Restating the records exactly is the whole task.
===== DATASET RECORDS =====
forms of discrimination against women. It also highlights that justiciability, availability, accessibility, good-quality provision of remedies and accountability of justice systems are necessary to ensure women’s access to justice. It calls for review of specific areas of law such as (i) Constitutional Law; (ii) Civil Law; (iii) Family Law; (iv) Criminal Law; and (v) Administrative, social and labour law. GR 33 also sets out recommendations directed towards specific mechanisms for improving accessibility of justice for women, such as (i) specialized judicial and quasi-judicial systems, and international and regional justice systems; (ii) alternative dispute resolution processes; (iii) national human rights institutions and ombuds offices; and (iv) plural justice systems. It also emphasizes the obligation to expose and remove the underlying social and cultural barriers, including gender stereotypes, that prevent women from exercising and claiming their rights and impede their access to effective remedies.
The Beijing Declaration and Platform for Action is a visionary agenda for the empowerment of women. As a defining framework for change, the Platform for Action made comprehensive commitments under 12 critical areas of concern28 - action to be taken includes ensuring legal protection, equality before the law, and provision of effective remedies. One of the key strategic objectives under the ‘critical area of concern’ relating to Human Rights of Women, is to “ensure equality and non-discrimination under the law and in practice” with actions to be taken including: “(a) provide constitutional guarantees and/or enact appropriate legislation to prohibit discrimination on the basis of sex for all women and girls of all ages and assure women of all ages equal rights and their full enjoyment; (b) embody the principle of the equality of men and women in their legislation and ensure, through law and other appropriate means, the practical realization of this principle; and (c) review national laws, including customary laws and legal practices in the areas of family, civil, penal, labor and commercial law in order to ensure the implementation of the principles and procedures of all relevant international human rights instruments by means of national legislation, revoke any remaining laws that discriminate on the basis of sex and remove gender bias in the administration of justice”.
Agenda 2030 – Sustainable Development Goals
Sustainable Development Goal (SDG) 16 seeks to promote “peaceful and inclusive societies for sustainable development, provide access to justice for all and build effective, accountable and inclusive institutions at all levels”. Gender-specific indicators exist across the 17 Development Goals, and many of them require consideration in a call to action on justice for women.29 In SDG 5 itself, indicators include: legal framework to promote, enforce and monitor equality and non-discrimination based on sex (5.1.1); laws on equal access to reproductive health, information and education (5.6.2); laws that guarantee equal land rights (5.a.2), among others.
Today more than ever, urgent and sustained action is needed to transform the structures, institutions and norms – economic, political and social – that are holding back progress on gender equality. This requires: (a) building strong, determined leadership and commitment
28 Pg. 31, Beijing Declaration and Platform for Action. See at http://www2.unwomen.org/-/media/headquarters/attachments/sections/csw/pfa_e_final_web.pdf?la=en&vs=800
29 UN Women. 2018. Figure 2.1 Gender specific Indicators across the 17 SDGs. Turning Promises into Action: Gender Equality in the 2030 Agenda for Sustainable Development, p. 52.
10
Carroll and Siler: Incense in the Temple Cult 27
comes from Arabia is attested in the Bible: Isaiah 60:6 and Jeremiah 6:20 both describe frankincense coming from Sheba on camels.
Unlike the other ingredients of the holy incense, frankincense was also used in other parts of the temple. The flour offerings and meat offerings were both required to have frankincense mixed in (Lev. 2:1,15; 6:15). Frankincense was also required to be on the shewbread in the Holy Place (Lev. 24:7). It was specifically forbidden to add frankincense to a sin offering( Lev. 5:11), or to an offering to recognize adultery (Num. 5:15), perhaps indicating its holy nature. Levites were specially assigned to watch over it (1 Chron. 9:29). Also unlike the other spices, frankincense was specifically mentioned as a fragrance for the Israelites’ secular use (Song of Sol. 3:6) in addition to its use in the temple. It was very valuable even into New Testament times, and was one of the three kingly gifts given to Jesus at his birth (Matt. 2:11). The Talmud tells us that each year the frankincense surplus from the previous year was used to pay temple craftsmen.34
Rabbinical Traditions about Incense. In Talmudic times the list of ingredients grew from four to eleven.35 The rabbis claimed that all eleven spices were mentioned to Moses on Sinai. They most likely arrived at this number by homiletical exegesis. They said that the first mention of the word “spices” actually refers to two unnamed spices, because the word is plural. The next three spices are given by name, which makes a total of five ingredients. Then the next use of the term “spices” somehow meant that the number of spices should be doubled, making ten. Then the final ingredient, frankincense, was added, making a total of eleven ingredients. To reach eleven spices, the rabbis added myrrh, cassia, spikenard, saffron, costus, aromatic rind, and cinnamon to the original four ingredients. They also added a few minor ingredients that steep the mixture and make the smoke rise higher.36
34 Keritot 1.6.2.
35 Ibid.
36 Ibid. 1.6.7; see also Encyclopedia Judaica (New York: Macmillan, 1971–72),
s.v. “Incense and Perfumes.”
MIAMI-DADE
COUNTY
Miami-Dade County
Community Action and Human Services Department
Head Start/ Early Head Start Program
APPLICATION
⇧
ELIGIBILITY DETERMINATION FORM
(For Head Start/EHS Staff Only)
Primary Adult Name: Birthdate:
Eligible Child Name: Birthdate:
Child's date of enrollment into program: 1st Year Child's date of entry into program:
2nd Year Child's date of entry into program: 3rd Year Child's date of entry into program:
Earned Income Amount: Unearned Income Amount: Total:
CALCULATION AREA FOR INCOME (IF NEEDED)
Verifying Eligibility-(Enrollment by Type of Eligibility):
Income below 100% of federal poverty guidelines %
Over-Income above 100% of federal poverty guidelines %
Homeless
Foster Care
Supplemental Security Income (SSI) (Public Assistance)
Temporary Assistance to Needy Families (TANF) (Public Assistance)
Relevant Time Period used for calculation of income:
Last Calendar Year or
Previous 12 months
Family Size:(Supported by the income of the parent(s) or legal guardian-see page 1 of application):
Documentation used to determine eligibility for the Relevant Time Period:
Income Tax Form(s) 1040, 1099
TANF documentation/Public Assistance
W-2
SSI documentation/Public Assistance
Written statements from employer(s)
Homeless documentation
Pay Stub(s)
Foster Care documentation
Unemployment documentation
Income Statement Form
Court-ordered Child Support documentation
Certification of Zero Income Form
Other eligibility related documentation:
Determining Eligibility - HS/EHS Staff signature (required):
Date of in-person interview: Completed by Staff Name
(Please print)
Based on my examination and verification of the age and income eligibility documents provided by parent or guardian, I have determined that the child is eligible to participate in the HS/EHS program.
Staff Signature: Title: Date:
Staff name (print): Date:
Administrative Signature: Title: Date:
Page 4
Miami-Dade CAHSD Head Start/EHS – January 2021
=====
OUTPUT FOR THIS TASK -
forms of discrimination against women. It also highlights that justiciability, availability, accessibility, good-quality provision of remedies and accountability of justice systems are necessary to ensure women’s access to justice. It calls for review of specific areas of law such as (i) Constitutional Law; (ii) Civil Law; (iii) Family Law; (iv) Criminal Law; and (v) Administrative, social and labour law. GR 33 also sets out recommendations directed towards specific mechanisms for improving accessibility of justice for women, such as (i) specialized judicial and quasi-judicial systems, and international and regional justice systems; (ii) alternative dispute resolution processes; (iii) national human rights institutions and ombuds offices; and (iv) plural justice systems. It also emphasizes the obligation to expose and remove the underlying social and cultural barriers, including gender stereotypes, that prevent women from exercising and claiming their rights and impede their access to effective remedies.
The Beijing Declaration and Platform for Action is a visionary agenda for the empowerment of women. As a defining framework for change, the Platform for Action made comprehensive commitments under 12 critical areas of concern28 - action to be taken includes ensuring legal protection, equality before the law, and provision of effective remedies. One of the key strategic objectives under the ‘critical area of concern’ relating to Human Rights of Women, is to “ensure equality and non-discrimination under the law and in practice” with actions to be taken including: “(a) provide constitutional guarantees and/or enact appropriate legislation to prohibit discrimination on the basis of sex for all women and girls of all ages and assure women of all ages equal rights and their full enjoyment; (b) embody the principle of the equality of men and women in their legislation and ensure, through law and other appropriate means, the practical realization of this principle; and (c) review national laws, including customary laws and legal practices in the areas of family, civil, penal, labor and commercial law in order to ensure the implementation of the principles and procedures of all relevant international human rights instruments by means of national legislation, revoke any remaining laws that discriminate on the basis of sex and remove gender bias in the administration of justice”.
Agenda 2030 – Sustainable Development Goals
Sustainable Development Goal (SDG) 16 seeks to promote “peaceful and inclusive societies for sustainable development, provide access to justice for all and build effective, accountable and inclusive institutions at all levels”. Gender-specific indicators exist across the 17 Development Goals, and many of them require consideration in a call to action on justice for women.29 In SDG 5 itself, indicators include: legal framework to promote, enforce and monitor equality and non-discrimination based on sex (5.1.1); laws on equal access to reproductive health, information and education (5.6.2); laws that guarantee equal land rights (5.a.2), among others.
Today more than ever, urgent and sustained action is needed to transform the structures, institutions and norms – economic, political and social – that are holding back progress on gender equality. This requires: (a) building strong, determined leadership and commitment
28 Pg. 31, Beijing Declaration and Platform for Action. See at http://www2.unwomen.org/-/media/headquarters/attachments/sections/csw/pfa_e_final_web.pdf?la=en&vs=800
29 UN Women. 2018. Figure 2.1 Gender specific Indicators across the 17 SDGs. Turning Promises into Action: Gender Equality in the 2030 Agenda for Sustainable Development, p. 52.
10
Carroll and Siler: Incense in the Temple Cult 27
comes from Arabia is attested in the Bible: Isaiah 60:6 and Jeremiah 6:20 both describe frankincense coming from Sheba on camels.
Unlike the other ingredients of the holy incense, frankincense was also used in other parts of the temple. The flour offerings and meat offerings were both required to have frankincense mixed in (Lev. 2:1,15; 6:15). Frankincense was also required to be on the shewbread in the Holy Place (Lev. 24:7). It was specifically forbidden to add frankincense to a sin offering( Lev. 5:11), or to an offering to recognize adultery (Num. 5:15), perhaps indicating its holy nature. Levites were specially assigned to watch over it (1 Chron. 9:29). Also unlike the other spices, frankincense was specifically mentioned as a fragrance for the Israelites’ secular use (Song of Sol. 3:6) in addition to its use in the temple. It was very valuable even into New Testament times, and was one of the three kingly gifts given to Jesus at his birth (Matt. 2:11). The Talmud tells us that each year the frankincense surplus from the previous year was used to pay temple craftsmen.34
Rabbinical Traditions about Incense. In Talmudic times the list of ingredients grew from four to eleven.35 The rabbis claimed that all eleven spices were mentioned to Moses on Sinai. They most likely arrived at this number by homiletical exegesis. They said that the first mention of the word “spices” actually refers to two unnamed spices, because the word is plural. The next three spices are given by name, which makes a total of five ingredients. Then the next use of the term “spices” somehow meant that the number of spices should be doubled, making ten. Then the final ingredient, frankincense, was added, making a total of eleven ingredients. To reach eleven spices, the rabbis added myrrh, cassia, spikenard, saffron, costus, aromatic rind, and cinnamon to the original four ingredients. They also added a few minor ingredients that steep the mixture and make the smoke rise higher.36
34 Keritot 1.6.2.
35 Ibid.
36 Ibid. 1.6.7; see also Encyclopedia Judaica (New York: Macmillan, 1971–72),
s.v. “Incense and Perfumes.”
MIAMI-DADE
COUNTY
Miami-Dade County
Community Action and Human Services Department
Head Start/ Early Head Start Program
APPLICATION
⇧
ELIGIBILITY DETERMINATION FORM
(For Head Start/EHS Staff Only)
Primary Adult Name: Birthdate:
Eligible Child Name: Birthdate:
Child's date of enrollment into program: 1st Year Child's date of entry into program:
2nd Year Child's date of entry into program: 3rd Year Child's date of entry into program:
Earned Income Amount: Unearned Income Amount: Total:
CALCULATION AREA FOR INCOME (IF NEEDED)
Verifying Eligibility-(Enrollment by Type of Eligibility):
Income below 100% of federal poverty guidelines %
Over-Income above 100% of federal poverty guidelines %
Homeless
Foster Care
Supplemental Security Income (SSI) (Public Assistance)
Temporary Assistance to Needy Families (TANF) (Public Assistance)
Relevant Time Period used for calculation of income:
Last Calendar Year or
Previous 12 months
Family Size:(Supported by the income of the parent(s) or legal guardian-see page 1 of application):
Documentation used to determine eligibility for the Relevant Time Period:
Income Tax Form(s) 1040, 1099
TANF documentation/Public Assistance
W-2
SSI documentation/Public Assistance
Written statements from employer(s)
Homeless documentation
Pay Stub(s)
Foster Care documentation
Unemployment documentation
Income Statement Form
Court-ordered Child Support documentation
Certification of Zero Income Form
Other eligibility related documentation:
Determining Eligibility - HS/EHS Staff signature (required):
Date of in-person interview: Completed by Staff Name
(Please print)
Based on my examination and verification of the age and income eligibility documents provided by parent or guardian, I have determined that the child is eligible to participate in the HS/EHS program.
Staff Signature: Title: Date:
Staff name (print): Date:
Administrative Signature: Title: Date:
Page 4
Miami-Dade CAHSD Head Start/EHS – January 2021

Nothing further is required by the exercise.